Dreaming Beneath the Spires

Anita Mathias's Blog on Faith and Art

  • Home
  • My Books
  • Essays
  • Contact
  • About Me

Omnibus Review by Anita Mathias of Rushdie, Ishiguro, Lahiri, and Manil Suri

By Anita Mathias

Anita Mathias 
Omnibus Review
Commonweal Magazine.
Salman Rushdie’s dazzling, densely textured maximilist novel, The Ground Beneath Her Feet (Picador USA, $16, 575 pp.) tracks the brilliant rock stars, Ormus Cama and Vina Apsara, a contemporary Orpheus and Eurydice, through three great cities, Bombay, London, and, inevitably, New York; and through the familiar story of fame, desperately pursued, turning out to be less delicious than imagined, leading to paranoid, reclusive misery. Though Rushdie’s characters are often mere embodiments of an idea–Vina, like the painter Aurora in The Moor’s Last Sigh (Pantheon), incarnates the destructive concept of the artist as sacred monster, sacrificing morality, decency, and love for art–I found myself moved by the dumb, stoic suffering of Ormus Cama, an immensely gifted musician who wanted nothing more than calm married love, but loved the wrong woman for that life. The Ground offers vintage Rushdie: his erudition and humor; his magpie allusiveness and multicultural jokes; the lyricism, playfulness, and sheer plenitude of his style; and his trademark ricocheting between the sublime and the silly, popular culture and high art, all incarnated in the voice of the narrator, Rai, ostensible friend of Ormus, and Vina’s secret lover. “An everything novel,” Rushdie calls The Ground. Finally, in an uncharacteristic and Shakespearean peaceful conclusion, after the mythic figures of Vina and Ormus vanish–Vina dies in an earthquake, and Ormus is shot dead by Vina’s ghost in a tiresome flash of magical realism I wish Rushdie would abandon–the lesser artists, the photographer, Rai, and the popular singer Mira Celano, settle down to a life of mutual accommodation and domestic happiness.
The Death of Vishnu (W.W. Norton, $24.95, 256 pp.), a first novel by Manil Suri, a professor of mathematics at the University of Maryland, presents five rambunctious families in an apartment building in Bombay, squabbling over the expenses of the dying (in the cosmos of the novel, reincarnating) janitor, Vishnu. Suri gives us a dead-on and hilarious portrayal of the melodramatic quarrels of the materialistic Asranis and Pathaks, and the simmering pettiness and viciousness engendered by a claustrophobically close society. In a conscious imitation of the progress of the soul in Hindu theology, the higher floors of the apartment building house the more evolved. These include Muslim Mr. Jalal, who desperately seeks the common truth underlying all religions (and, in a chilling scene, is lynched by a Hindu mob when his son elopes with the Asranis’ daughter), and the widower, Vinod Taneja, who has loosened all cords of desire. Though the dying Vishnu’s hallucinatory memories of love and the Hindu myths feel tacked-on and obtrusive, the book is a sprightly, realistic, funny portrait of lower-middle class Indian life and its pretensions.

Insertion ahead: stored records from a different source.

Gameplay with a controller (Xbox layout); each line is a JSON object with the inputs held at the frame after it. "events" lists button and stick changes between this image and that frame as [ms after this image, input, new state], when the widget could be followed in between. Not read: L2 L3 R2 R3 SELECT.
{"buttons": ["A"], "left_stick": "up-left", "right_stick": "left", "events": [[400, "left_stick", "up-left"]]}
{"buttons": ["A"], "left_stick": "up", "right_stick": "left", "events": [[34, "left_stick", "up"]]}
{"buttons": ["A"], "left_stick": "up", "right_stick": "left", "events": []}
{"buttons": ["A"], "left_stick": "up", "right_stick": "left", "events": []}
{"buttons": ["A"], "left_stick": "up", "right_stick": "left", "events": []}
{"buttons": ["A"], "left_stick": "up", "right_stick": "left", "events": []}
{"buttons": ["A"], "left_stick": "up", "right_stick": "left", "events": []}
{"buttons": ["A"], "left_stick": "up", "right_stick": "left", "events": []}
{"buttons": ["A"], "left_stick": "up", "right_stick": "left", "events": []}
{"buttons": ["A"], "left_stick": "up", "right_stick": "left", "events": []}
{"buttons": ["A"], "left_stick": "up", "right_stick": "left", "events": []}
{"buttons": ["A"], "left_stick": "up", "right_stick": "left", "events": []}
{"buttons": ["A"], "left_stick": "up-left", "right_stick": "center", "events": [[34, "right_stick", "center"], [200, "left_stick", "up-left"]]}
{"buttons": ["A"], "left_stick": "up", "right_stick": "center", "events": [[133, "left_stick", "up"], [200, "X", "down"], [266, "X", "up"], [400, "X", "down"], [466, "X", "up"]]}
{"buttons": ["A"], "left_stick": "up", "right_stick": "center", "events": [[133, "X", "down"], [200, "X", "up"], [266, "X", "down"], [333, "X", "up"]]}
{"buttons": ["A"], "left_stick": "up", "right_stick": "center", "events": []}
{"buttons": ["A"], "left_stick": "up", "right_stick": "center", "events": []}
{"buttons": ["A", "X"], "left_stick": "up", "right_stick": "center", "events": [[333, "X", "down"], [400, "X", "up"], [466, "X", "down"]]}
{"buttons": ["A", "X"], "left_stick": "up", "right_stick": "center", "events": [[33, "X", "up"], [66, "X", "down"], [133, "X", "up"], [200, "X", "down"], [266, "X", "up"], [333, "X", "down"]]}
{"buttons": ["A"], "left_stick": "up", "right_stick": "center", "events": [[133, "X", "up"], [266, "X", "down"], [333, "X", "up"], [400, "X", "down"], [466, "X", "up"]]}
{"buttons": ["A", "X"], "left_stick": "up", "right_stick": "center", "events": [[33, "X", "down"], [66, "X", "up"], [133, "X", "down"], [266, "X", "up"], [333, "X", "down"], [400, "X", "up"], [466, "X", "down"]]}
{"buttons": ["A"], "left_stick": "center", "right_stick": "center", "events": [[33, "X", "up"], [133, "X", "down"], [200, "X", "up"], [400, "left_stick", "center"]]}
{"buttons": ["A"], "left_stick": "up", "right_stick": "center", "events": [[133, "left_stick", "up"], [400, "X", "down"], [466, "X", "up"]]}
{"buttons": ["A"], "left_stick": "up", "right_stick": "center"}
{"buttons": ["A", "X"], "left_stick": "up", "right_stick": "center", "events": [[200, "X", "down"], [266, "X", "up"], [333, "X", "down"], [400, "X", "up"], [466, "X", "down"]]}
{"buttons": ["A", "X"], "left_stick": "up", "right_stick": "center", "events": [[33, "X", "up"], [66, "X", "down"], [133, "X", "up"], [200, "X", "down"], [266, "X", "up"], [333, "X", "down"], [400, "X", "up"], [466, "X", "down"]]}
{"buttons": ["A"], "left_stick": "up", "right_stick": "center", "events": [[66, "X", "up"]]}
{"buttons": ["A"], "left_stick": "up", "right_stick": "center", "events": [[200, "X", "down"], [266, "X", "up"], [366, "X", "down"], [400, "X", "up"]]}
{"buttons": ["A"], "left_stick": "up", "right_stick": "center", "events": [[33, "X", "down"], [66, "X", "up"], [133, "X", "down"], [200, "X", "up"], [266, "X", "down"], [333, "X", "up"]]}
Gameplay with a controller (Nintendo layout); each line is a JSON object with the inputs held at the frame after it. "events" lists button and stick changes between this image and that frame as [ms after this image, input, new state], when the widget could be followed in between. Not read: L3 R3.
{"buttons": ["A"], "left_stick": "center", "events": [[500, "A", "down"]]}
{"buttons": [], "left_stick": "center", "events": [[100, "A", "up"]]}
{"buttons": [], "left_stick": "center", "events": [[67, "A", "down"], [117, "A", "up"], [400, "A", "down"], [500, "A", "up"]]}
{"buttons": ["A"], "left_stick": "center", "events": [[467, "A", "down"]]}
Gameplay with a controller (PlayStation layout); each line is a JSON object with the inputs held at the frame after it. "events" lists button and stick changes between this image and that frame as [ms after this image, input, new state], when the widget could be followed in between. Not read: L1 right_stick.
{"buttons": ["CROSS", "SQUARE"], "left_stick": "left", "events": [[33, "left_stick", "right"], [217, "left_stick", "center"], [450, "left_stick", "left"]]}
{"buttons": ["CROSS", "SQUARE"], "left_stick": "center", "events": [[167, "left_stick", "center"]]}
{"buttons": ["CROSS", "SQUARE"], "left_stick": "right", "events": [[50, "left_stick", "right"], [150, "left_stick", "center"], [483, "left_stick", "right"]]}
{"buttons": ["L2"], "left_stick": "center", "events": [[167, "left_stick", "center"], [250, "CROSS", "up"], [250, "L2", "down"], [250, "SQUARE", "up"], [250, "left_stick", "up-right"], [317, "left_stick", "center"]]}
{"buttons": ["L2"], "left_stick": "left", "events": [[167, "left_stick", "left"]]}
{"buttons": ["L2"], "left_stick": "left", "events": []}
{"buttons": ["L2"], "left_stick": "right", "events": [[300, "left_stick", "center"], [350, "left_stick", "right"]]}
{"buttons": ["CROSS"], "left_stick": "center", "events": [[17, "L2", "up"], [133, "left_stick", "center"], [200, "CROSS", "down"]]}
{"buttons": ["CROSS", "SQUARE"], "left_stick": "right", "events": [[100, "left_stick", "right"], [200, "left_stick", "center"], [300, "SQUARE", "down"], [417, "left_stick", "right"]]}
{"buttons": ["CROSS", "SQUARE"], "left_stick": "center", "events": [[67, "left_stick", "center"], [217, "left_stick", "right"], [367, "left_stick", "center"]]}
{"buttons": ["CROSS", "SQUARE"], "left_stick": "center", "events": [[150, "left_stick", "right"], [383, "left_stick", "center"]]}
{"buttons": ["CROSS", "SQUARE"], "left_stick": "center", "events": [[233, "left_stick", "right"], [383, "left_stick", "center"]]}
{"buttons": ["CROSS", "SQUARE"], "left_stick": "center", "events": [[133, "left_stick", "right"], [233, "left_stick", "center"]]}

The polished, elegant surfaces of Jhumpa Lahiri’s 2000 Pulitzer Prize-winning volume of nine short stories, An Interpreter of Maladies (Houghton Mifflin, $12, 198 pp.) belie the howling emptiness at their depths. In her carefully observed, minimalist tales, Indian immigrants discover the nightmarish price of the American dream of lots of stuff. Strangers in a strange land, imperfectly understanding, imperfectly understood, missing their community-oriented society, they wrestle with unfamiliar New World problems–loneliness, depression, and isolation which destabilize the marriages that, in at least five stories, agonizingly disintegrate. In a savage story, “A Temporary Matter,” a suffering couple, Shoba and Shukumar, tell each other erstwhile secrets, and we watch them steadily, viciously destroy each other as they face the death of their love and marriage. “Mr. Pirzada” and “Mrs. Sen” present Indian faculty couples, alienated and adrift in a foreign world. More restfully, the final story, “The Third and Final Continent,” details the not uncommon odyssey of the restless Indian (like Lahiri’s and my own and, it’s rumored, Rushdie’s) from India through England to America; and the advent of love within the confines of an arranged marriage.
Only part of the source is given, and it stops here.